Only the written pages make up the file.  So, effectively one can create
any file size up to the max declared.

All files are closed at the same time when the database is closed.

The directory will not contain the names of individual files, only the
name of the database.  However, a function will be provided to get the
container size and the file size for each database.  Thus, given an
object_id, one can use the container_id and the sizes to calculate the
file_number.  Using the database_id, one can get the database_name from
the directory.  Concatenating the database_name and the file_number is
the unique file name.

A consequence of this scheme is that all the files in the same database
must reside in the same directory.  

The reason for this scheme is to minimize the changes needed to the
Objectivity modules, while maintaining the current functionality.  A
choice of the file size to be the same as the database size is a default
that will support all current applications without change.
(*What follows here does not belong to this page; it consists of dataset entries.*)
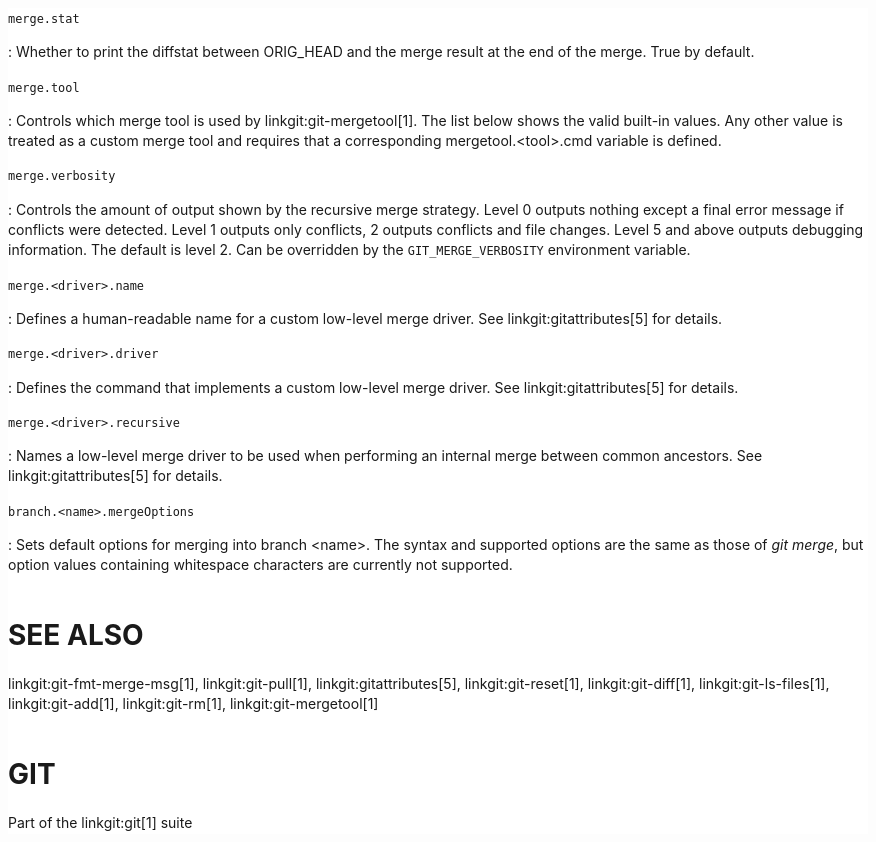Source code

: `merge.stat`

:   Whether to print the diffstat between ORIG\_HEAD and the merge result at the end of the merge. True by default.

`merge.tool`

:   Controls which merge tool is used by linkgit:git-mergetool\[1\]. The list below shows the valid built-in values. Any other value is treated as a custom merge tool and requires that a corresponding mergetool.&lt;tool&gt;.cmd variable is defined.

`merge.verbosity`

:   Controls the amount of output shown by the recursive merge strategy. Level 0 outputs nothing except a final error message if conflicts were detected. Level 1 outputs only conflicts, 2 outputs conflicts and file changes. Level 5 and above outputs debugging information. The default is level 2. Can be overridden by the `GIT_MERGE_VERBOSITY` environment variable.

`merge.<driver>.name`

:   Defines a human-readable name for a custom low-level merge driver. See linkgit:gitattributes\[5\] for details.

`merge.<driver>.driver`

:   Defines the command that implements a custom low-level merge driver. See linkgit:gitattributes\[5\] for details.

`merge.<driver>.recursive`

:   Names a low-level merge driver to be used when performing an internal merge between common ancestors. See linkgit:gitattributes\[5\] for details.

`branch.<name>.mergeOptions`

:   Sets default options for merging into branch &lt;name&gt;. The syntax and supported options are the same as those of *git merge*, but option values containing whitespace characters are currently not supported.

SEE ALSO
========

linkgit:git-fmt-merge-msg\[1\], linkgit:git-pull\[1\], linkgit:gitattributes\[5\], linkgit:git-reset\[1\], linkgit:git-diff\[1\], linkgit:git-ls-files\[1\], linkgit:git-add\[1\], linkgit:git-rm\[1\], linkgit:git-mergetool\[1\]

GIT
===

Part of the linkgit:git\[1\] suite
So, I think we can work with this setup with little adjustments to the
GC components.

Arie.

p.s.  I asked if it will be possible to have open_file, close_file
functions, so that when writing one does not have to keep tracks which
containers to write to.  A "close" could be fake, only having the effect
of stopping the writes into a file.  An "open" will have the effect of
starting the following write to the first container of the next file. 
The answer was "no", but they said they'll put this request on the list
of requested features.  If this is important to people who generate
files, they should make it clear to Objectivity as early as possible.